Yale senior Mary Yap, with her fiancé Henry Liu ’21.
Yale senior Mary Yap, with her fiancé Henry Liu ’21, who is studying physics in the Eli Whitney Students Program. Their dog, Cassini, is working toward a “diploma” in Yale’s Canine Cognition Center, which gives the honor to canines who participate in research there.

But it was something she observed closer to Earth while in Indonesia that would change her life’s path. In rural rice farming villages, she started to notice firsthand the effects of climate change, and she began her own research. She learned that 40% of human emissions come from buildings, and that the U.N. predicts that 70% of the world’s population will live in cities by 2050.

As the population grows, however, Yap believes cities and dense urban living can actually become an environmentally efficient way to live. “I began to wonder how we are going to make that sustainable,” she said. “How are we going to build a better future?”

When she returned to California, Yap took architecture classes at a community college and at the University of California-Berkeley. One of her architecture professors, whose client’s house had burned down in a wildfire, invited Yap to help her redesign the Sonoma Valley home. The firsthand experience convinced her to pursue her own architecture career, with the goal of looking at design in new, sustainable ways.

That path led her to Yale, where a fellowship from the Franke Program in Science and the Humanities and a Friedman Family Travel/Research Fellowship allowed her one summer to shadow urban planners, designers, and ecologists, mainly in Southeast Asia and Scandinavia.

In both of those places, entire cities have been built quickly from scratch in the middle of the jungle or the middle of the ocean,” she said. “But when I visited them, many were almost empty, such as in Forest City on the coast of Malaysia, which has about a dozen families living there.

These cities are supposed to be green and sustainable, but when I interviewed kids in a fishing village nearby, they told me that their fathers only caught a few fish that week; the new city was accidently put on top of the natural seagrass bed where fish are born.”

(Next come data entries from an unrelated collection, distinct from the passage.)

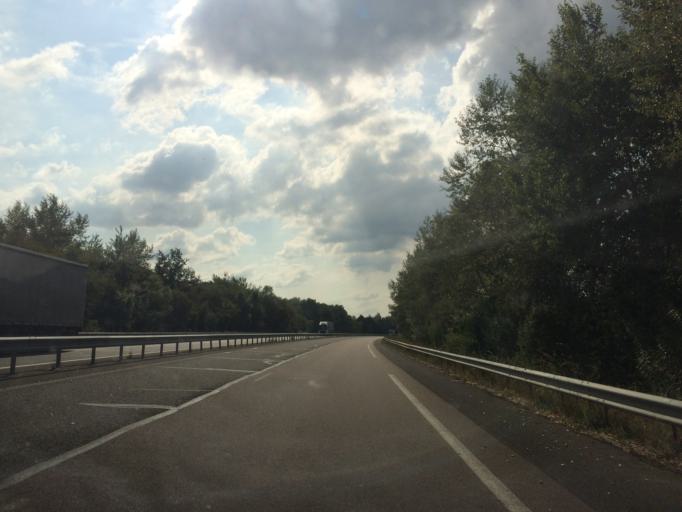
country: FR
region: Lower Normandy
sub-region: Departement de l'Orne
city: Mortagne-au-Perche
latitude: 48.5112
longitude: 0.4171
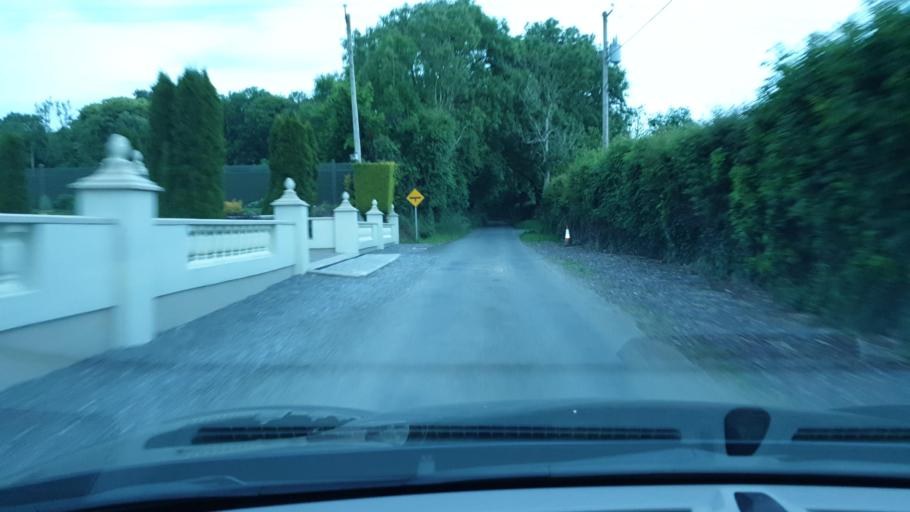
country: IE
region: Leinster
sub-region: An Mhi
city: Duleek
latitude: 53.5910
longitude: -6.3672
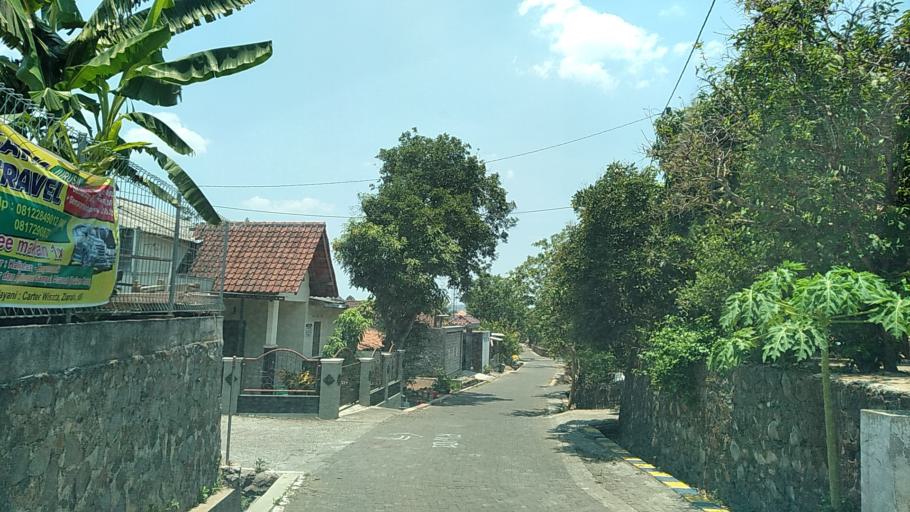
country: ID
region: Central Java
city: Ungaran
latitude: -7.0814
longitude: 110.4288
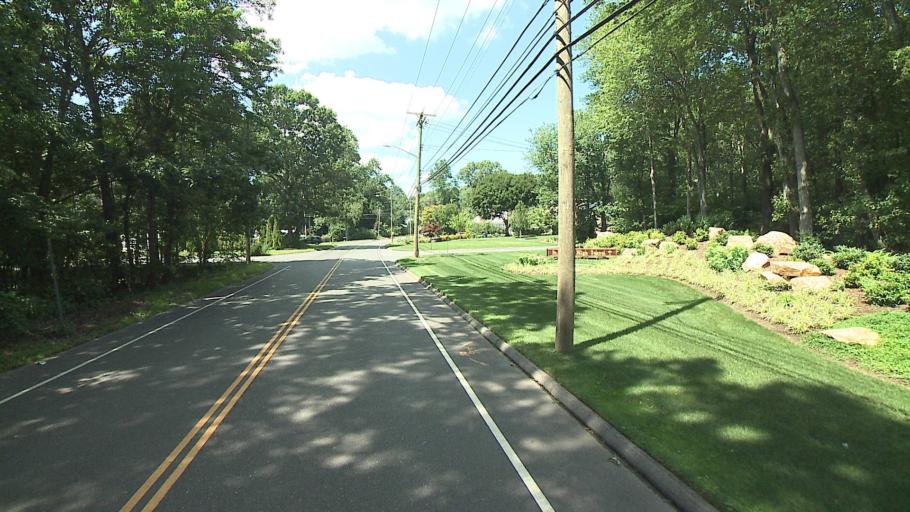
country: US
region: Connecticut
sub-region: Fairfield County
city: Trumbull
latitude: 41.2616
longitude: -73.1668
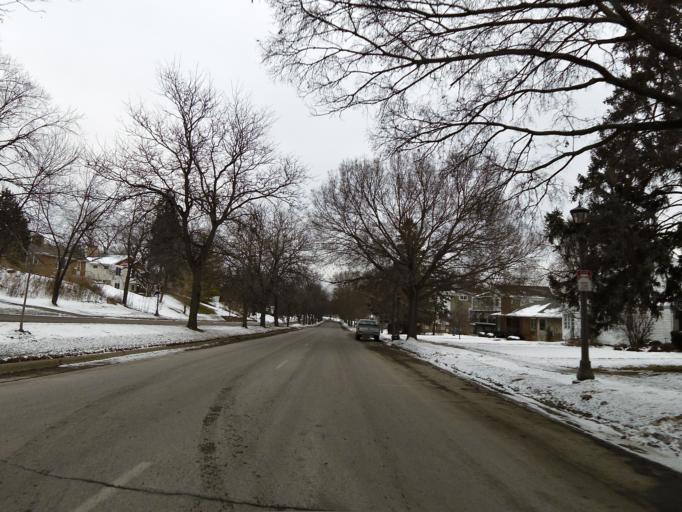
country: US
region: Minnesota
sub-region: Dakota County
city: Mendota Heights
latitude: 44.9122
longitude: -93.1848
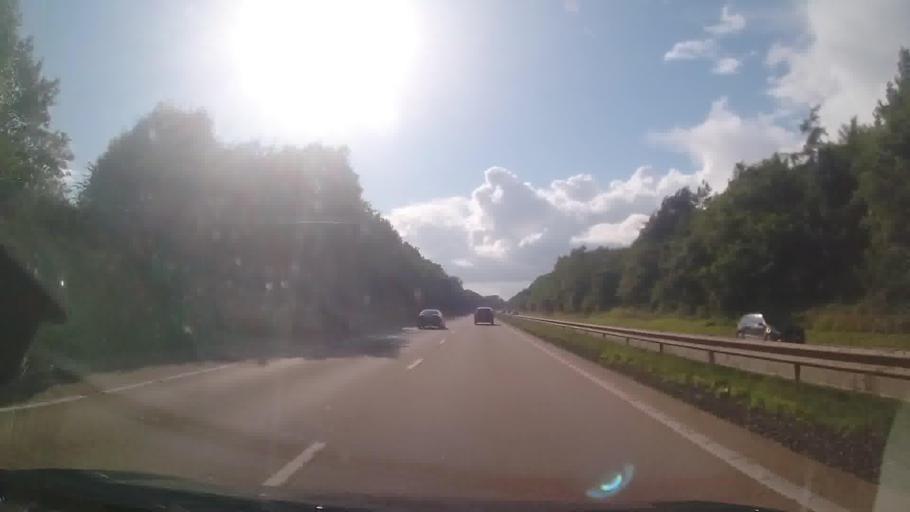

Yap decided to take on a second major, earth and planetary sciences, which has allowed her to focus on questions such as fossil fuels, energy, oceanography, and climate modeling. She also works in the laboratory of Juan Lora, assistant professor of geology and geophysics, who studies planetary climates.

I decided that for me to do the kind of architecture I want to do, I want to understand things like sea-level rise and ecology, and how those matter in the choice of any site,” she added.

With skills she honed taking a variety of fiction and nonfiction writing courses over the past two years, Yap is currently working on a book based on the life of her grandmother, the daughter of Taiwanese farmers whose entrepreneurial spirit helped raise their family out of poverty. The project grew out of a seminar she took with Yale historian John Gaddis called “The Art of Biography.”

On campus, Yap has served as co-president this year of the Eli Whitney Students Society, was co-president last year of the undergraduate entrepreneurship networking society Yale 203, and is a member of Kappa Kappa Gamma Society.

Her next deep questions concern her future beyond Yale. Yap is considering spending a year or so working on her book project before earning a graduate-level architecture degree. She is certain, however, that outdoor adventures, including astrophotography, will be in her future.

Survival is not guaranteed for any of us, either individually or as a society,” she said. “So before earning my master’s in architecture, I’d like to take a step back to synthesize all the things I have learned at Yale, and understand how I can best contribute. The problems ahead of us are immense, and sometimes it takes big-picture thinking to know how to address them.”